Language-agent "memory palace" systems anchor each memory to a world coordinate, on the intuition that geometry adds something text cannot. We make that intuition testable and report three results. First, the memory-palace default of folding spatial proximity into a linear blend beside recency and importance does not help and can hurt: in a pre-registered recall experiment the shipped blend fails its own frozen test (mean Delta-Hit@5 -0.0375, Wilcoxon p=0.306), sitting at a position-blind baseline, while a geometry-led weighting wins decisively (+0.3208, p<10^-15): geometry must lead recall when the query regime is spatial. Second, memory recall and visibility must be separated: recall is occlusion-blind by design (you correctly remember the next room behind a wall), while visibility is a perception predicate over stored geometry that the live system never computed. A one-line ray-versus-voxel digital differential analyzer (DDA), re-pointed from the gaze ray the agent already casts, supplies it: text and the live FoV cone both score 0.000 on 849 behind-wall targets while cone-plus-DDA reaches 0.982 (exact McNemar p<10^-6); coordinate recall separately resolves near-duplicate locations a cosine null cannot (1.000 vs 0.533, n=150). Third, the visibility predicate is confirmed live under a git-committed pre-registration (SPMEM-OCC-LIVE-v1: eight scripted worlds, automated oracle scoring, 96 behind-wall targets, false-visible 1.000->0.000, pooled exact McNemar p=2.5x10^-29), a run that surfaced and fixed a real relay anchor defect. We concede that occlusion-needs-geometry is near-tautological; the contribution is the measurement and isolation, separating what spatial memory must store from how it is read. These pilots power a frozen confirmatory study (SPMEM-ZERO-REAL-PREREG-v1); the full human-authored multi-world study with blind raters remains future work.

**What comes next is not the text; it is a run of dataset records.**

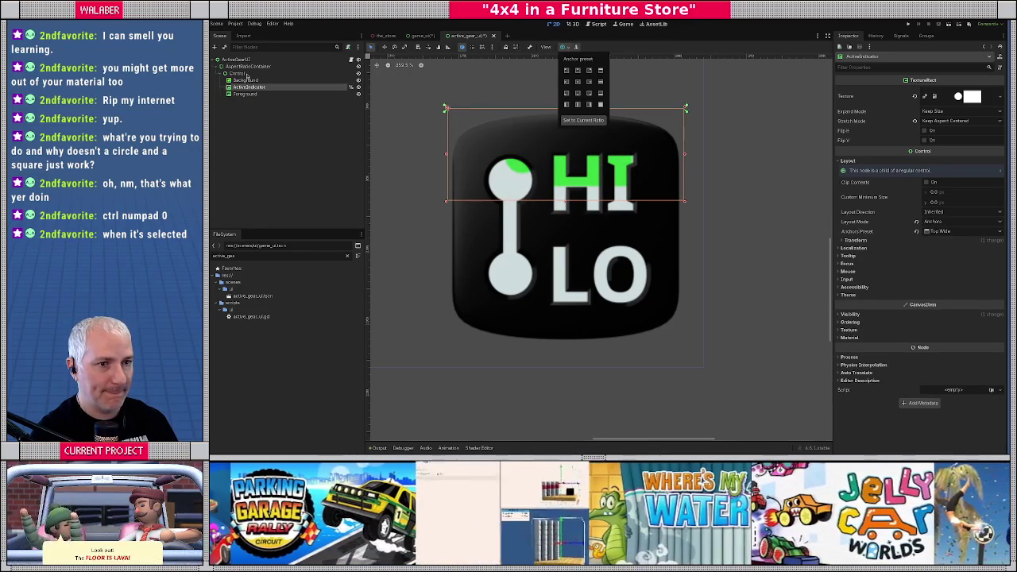
left_click(248, 74)
left_click(247, 87)
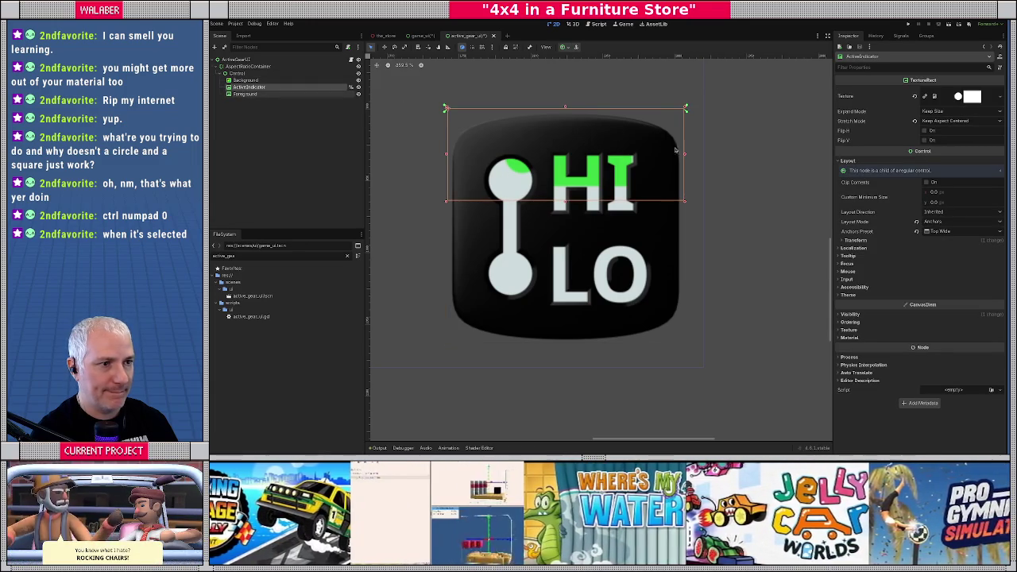
left_click(856, 241)
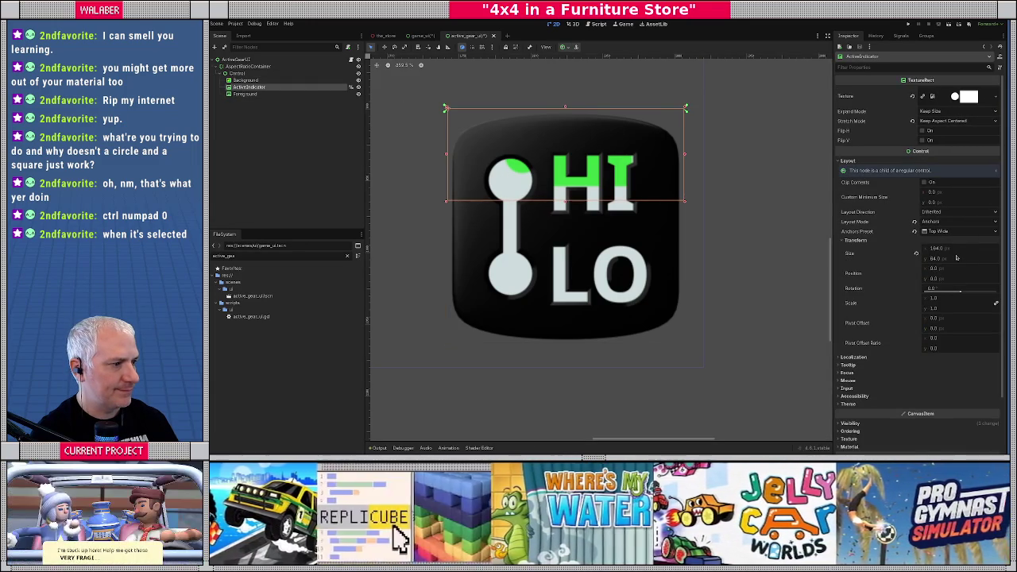
left_click_drag(942, 278, 970, 278)
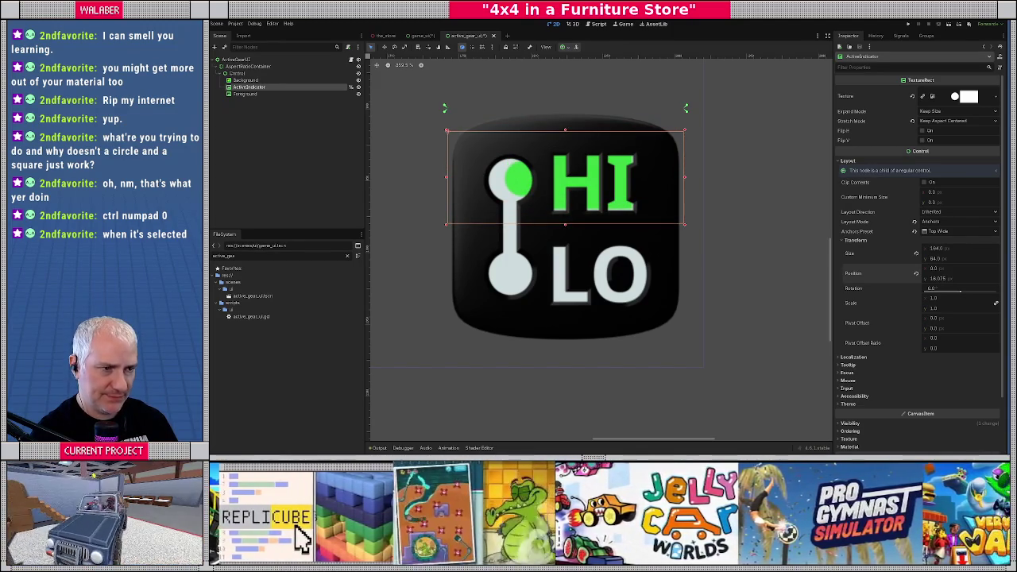
Try Keep Aspect stretching, revert to Keep Aspect Centered, and make the indicator taller.
left_click(952, 123)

翻译：语言智能体的"记忆宫殿"系统将每条记忆锚定到世界坐标上，其直觉在于几何信息能提供纯文本无法承载的内容。我们使该直觉可测试并报告三项结果。第一，记忆宫殿默认将空间邻近性折叠进时间近因与重要性的线性混合中（而非独立引导检索）的做法并无助益甚至可能有害：在预注册的回忆实验中，该默认混合未通过其冻结测试（平均Delta-Hit@5 -0.0375，Wilcoxon检验p=0.306），性能与无视位置的基线持平；而几何主导的加权方案则显著胜出（+0.3208，p<10^-15）：当查询模式为空间时，几何必须主导回忆。第二，回忆与可见性必须分离：回忆本质上是遮挡盲视的（你正确记得墙后下一个房间），而可见性是实时系统从未计算的、基于存储几何的感知谓词。一行光线-体素数字差分分析器（DDA），重指向智能体已投射的注视光线即可实现：纯文本与实时视场锥体在849个墙后目标上均得0.000分，而锥体+DDA达到0.982（精确McNemar检验p<10^-6）；坐标回忆能分别解决余弦零空间无法区分的近副本位置（1.000 vs 0.533，n=150）。第三，该可见性谓词通过git提交的预注册方案得到实时验证（SPMEM-OCC-LIVE-v1：八个脚本化世界，自动评判计分，96个墙后目标，误报可见率1.000→0.000，合并精确McNemar检验p=2.5×10^-29），该运行发现并修复了一个真实的中继锚点缺陷。我们承认"遮挡需要几何"近乎同义反复；本贡献在于测量与隔离，即区分空间记忆必须存储的内容与读取方式。这些预实验为一项冻结验证研究（SPMEM-ZERO-REAL-PREREG-v1）提供支撑；带有盲评者的完整人工撰写多世界研究仍属未来工作。